### TASK INSTRUCTIONS:
Tally the lines in the data below that contain the string "imprint", with case counting. Reply with the number only.

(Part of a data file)
■ ■ ■
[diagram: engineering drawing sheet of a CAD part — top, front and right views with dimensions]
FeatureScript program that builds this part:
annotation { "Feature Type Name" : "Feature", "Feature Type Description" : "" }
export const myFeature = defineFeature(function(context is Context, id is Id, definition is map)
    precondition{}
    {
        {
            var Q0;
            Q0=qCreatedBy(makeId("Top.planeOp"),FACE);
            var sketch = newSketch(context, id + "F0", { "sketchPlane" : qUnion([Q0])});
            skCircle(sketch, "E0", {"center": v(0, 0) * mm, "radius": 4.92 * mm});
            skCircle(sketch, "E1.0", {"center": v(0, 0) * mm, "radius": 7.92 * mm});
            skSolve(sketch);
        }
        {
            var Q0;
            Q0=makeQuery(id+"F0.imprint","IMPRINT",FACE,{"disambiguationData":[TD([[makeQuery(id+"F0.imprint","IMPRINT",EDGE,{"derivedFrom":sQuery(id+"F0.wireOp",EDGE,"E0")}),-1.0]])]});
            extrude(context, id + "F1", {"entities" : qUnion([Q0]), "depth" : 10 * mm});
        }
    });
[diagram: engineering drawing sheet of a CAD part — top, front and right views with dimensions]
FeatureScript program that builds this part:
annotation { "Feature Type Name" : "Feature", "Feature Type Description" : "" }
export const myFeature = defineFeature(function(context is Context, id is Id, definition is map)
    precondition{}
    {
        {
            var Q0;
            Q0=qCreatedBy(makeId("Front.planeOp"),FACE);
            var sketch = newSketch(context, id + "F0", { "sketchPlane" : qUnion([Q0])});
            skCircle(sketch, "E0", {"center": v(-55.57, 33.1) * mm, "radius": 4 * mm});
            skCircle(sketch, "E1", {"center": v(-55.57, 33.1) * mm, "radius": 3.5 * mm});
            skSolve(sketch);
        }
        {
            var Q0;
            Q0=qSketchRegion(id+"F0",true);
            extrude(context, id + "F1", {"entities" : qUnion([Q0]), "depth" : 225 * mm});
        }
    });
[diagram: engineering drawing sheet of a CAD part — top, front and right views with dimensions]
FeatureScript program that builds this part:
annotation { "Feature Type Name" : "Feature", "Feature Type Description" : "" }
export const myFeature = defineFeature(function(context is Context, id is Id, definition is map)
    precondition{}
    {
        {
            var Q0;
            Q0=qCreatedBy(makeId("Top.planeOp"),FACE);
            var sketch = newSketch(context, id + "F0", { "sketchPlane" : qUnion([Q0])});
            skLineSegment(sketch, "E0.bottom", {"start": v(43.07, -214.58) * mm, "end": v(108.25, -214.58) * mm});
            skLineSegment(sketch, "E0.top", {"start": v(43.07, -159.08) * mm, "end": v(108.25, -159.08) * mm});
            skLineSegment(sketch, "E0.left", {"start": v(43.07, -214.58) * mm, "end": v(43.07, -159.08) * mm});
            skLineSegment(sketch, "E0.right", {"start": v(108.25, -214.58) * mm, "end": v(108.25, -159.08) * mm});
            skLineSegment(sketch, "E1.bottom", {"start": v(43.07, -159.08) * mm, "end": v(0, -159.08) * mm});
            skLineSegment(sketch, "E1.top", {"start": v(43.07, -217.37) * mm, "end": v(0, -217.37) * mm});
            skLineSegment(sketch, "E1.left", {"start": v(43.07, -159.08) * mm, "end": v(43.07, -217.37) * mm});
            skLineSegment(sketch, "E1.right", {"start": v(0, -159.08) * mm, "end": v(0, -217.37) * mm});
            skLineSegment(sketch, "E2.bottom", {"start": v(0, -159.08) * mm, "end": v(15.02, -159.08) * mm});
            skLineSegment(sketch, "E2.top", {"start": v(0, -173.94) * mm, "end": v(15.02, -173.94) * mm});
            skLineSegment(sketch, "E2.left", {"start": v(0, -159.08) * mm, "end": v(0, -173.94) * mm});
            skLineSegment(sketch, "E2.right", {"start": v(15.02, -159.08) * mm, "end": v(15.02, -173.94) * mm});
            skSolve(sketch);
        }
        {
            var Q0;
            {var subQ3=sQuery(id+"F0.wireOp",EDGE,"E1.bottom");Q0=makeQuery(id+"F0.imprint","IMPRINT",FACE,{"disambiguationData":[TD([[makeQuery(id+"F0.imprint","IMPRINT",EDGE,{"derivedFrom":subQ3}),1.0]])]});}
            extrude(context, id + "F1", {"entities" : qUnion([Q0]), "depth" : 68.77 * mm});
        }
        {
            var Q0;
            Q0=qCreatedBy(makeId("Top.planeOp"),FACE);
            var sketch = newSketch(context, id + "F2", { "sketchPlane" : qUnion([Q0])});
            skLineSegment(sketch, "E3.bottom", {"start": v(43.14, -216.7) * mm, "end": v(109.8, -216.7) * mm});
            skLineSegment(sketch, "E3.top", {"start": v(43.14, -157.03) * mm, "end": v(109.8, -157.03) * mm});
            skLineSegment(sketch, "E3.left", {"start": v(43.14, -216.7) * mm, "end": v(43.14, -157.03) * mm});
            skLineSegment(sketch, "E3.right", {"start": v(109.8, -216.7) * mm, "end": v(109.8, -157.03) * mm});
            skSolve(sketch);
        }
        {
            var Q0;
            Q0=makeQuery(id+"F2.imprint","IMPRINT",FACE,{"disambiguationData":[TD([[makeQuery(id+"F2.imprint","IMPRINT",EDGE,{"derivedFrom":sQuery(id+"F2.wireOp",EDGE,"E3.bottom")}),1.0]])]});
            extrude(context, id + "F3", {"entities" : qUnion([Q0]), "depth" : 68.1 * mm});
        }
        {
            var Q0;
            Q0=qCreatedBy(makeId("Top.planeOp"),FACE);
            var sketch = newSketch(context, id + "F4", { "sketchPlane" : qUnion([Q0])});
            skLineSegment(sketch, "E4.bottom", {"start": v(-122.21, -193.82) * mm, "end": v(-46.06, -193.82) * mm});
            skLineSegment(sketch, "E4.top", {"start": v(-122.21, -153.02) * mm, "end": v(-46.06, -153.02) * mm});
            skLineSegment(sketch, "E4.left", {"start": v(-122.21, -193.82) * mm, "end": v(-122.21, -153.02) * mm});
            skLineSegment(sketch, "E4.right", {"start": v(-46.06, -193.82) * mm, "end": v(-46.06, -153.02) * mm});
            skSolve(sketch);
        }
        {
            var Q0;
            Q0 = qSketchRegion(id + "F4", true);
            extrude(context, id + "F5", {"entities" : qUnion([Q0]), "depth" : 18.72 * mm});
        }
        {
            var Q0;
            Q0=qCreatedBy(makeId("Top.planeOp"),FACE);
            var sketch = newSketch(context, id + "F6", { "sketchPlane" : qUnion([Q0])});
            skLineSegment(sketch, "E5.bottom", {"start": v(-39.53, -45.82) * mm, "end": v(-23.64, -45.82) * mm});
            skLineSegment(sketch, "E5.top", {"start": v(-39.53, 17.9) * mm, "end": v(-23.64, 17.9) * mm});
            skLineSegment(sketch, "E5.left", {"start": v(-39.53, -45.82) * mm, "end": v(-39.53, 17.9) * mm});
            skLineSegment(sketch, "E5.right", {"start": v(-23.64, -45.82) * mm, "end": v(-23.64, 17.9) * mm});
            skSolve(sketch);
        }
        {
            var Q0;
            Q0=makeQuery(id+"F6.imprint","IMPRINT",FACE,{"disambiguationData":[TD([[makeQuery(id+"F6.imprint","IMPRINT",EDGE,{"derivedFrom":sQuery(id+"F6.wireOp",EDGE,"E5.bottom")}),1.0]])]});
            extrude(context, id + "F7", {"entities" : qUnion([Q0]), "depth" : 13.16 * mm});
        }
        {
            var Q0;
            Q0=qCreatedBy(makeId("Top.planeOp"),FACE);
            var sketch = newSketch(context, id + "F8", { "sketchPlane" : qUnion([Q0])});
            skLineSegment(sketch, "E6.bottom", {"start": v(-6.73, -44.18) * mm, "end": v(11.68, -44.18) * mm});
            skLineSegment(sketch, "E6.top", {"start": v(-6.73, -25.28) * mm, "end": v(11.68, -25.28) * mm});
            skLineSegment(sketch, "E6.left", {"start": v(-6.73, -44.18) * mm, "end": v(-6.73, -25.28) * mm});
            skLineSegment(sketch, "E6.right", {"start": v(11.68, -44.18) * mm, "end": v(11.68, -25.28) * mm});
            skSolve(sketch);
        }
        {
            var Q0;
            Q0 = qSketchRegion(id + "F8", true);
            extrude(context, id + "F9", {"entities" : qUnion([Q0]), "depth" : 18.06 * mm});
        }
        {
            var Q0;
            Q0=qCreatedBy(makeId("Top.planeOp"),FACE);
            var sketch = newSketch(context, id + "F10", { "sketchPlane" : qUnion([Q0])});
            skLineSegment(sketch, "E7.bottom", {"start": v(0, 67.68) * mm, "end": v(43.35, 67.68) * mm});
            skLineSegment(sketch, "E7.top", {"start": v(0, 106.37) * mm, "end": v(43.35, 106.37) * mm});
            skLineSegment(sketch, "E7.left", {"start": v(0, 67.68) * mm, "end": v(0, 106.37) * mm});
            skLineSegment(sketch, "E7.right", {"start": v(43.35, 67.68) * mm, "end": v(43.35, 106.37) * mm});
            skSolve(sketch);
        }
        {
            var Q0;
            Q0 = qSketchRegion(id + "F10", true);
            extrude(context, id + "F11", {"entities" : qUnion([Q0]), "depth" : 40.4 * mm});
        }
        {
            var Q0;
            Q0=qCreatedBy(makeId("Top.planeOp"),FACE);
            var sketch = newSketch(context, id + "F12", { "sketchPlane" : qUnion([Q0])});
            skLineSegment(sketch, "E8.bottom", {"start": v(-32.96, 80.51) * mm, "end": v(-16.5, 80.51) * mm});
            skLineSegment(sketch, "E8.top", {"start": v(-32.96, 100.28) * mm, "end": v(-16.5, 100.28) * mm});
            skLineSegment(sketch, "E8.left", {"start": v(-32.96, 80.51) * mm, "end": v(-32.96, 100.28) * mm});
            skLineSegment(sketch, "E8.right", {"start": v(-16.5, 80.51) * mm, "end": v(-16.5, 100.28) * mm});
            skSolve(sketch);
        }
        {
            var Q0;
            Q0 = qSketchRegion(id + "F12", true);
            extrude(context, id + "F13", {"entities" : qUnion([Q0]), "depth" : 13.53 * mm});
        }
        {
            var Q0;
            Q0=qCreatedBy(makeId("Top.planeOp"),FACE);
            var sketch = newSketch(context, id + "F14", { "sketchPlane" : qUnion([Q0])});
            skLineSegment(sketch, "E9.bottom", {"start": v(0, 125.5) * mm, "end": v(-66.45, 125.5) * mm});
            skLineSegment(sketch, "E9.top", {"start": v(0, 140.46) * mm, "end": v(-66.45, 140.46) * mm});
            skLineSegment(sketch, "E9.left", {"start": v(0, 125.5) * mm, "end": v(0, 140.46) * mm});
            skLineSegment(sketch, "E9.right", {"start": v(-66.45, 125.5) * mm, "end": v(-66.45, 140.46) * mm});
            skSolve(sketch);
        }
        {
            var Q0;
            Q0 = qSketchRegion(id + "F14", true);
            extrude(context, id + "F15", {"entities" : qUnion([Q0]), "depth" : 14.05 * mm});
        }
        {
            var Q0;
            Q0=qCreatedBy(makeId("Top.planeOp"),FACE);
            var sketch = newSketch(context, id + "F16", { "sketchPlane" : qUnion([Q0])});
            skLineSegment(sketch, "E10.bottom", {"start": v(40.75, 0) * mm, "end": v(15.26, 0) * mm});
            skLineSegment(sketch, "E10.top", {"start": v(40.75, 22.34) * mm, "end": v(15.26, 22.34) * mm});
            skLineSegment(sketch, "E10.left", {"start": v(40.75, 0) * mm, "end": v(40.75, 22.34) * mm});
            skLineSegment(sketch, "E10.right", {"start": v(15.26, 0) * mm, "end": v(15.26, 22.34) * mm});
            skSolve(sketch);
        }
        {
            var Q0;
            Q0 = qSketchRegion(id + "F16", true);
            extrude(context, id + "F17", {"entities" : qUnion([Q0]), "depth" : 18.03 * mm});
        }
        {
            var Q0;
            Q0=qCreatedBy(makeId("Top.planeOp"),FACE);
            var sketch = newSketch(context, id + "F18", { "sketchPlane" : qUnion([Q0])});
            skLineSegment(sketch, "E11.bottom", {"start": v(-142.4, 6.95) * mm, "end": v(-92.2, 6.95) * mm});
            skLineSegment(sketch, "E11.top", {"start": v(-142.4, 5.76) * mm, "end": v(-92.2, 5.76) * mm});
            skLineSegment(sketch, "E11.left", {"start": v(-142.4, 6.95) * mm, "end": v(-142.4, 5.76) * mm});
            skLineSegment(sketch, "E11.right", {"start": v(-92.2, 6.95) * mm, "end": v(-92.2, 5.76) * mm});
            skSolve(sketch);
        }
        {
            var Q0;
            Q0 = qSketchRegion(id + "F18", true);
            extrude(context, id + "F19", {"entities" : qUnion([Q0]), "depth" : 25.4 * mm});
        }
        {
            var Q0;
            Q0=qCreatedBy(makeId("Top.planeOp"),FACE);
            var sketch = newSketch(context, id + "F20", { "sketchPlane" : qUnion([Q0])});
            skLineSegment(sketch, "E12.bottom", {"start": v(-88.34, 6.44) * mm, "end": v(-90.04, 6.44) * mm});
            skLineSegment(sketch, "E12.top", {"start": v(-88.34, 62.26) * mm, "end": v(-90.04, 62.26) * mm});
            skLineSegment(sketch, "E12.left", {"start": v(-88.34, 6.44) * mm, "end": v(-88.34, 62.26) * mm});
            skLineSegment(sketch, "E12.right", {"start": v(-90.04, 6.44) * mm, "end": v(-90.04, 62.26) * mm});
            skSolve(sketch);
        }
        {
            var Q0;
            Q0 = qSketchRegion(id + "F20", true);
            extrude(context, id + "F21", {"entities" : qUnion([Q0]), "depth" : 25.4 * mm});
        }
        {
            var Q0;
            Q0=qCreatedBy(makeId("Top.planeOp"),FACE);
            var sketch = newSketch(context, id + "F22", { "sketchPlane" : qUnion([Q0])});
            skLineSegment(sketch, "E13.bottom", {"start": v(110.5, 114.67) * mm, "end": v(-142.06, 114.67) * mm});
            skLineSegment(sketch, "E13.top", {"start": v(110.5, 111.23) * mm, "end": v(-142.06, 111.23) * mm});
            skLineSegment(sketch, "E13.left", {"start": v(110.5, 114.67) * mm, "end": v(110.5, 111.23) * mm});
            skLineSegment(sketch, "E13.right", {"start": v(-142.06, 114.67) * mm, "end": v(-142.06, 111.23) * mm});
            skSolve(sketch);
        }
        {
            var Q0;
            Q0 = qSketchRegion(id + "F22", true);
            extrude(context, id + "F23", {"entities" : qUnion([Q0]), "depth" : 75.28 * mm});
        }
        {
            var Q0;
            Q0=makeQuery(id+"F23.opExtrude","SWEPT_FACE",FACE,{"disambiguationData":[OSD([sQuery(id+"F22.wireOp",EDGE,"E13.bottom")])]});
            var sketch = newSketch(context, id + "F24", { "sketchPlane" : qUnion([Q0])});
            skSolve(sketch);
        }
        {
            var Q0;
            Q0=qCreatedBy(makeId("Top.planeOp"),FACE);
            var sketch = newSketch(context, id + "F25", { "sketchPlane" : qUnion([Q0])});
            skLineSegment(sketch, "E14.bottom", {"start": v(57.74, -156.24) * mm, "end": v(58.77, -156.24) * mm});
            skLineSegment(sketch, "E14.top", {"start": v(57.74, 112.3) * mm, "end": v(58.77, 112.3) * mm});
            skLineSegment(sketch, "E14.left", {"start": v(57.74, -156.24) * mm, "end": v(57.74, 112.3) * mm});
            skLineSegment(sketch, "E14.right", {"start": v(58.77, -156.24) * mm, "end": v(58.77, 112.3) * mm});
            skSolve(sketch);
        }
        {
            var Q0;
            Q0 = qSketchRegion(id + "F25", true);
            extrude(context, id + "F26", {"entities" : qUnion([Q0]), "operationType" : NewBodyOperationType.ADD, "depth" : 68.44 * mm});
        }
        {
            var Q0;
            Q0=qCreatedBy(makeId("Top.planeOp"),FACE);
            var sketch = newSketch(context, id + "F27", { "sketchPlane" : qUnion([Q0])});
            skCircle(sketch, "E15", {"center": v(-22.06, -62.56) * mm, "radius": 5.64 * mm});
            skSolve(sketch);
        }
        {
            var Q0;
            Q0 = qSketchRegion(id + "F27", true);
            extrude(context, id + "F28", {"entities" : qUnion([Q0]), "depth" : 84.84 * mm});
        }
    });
■ ■ ■
### ANSWER FOR THIS EXERCISE:
4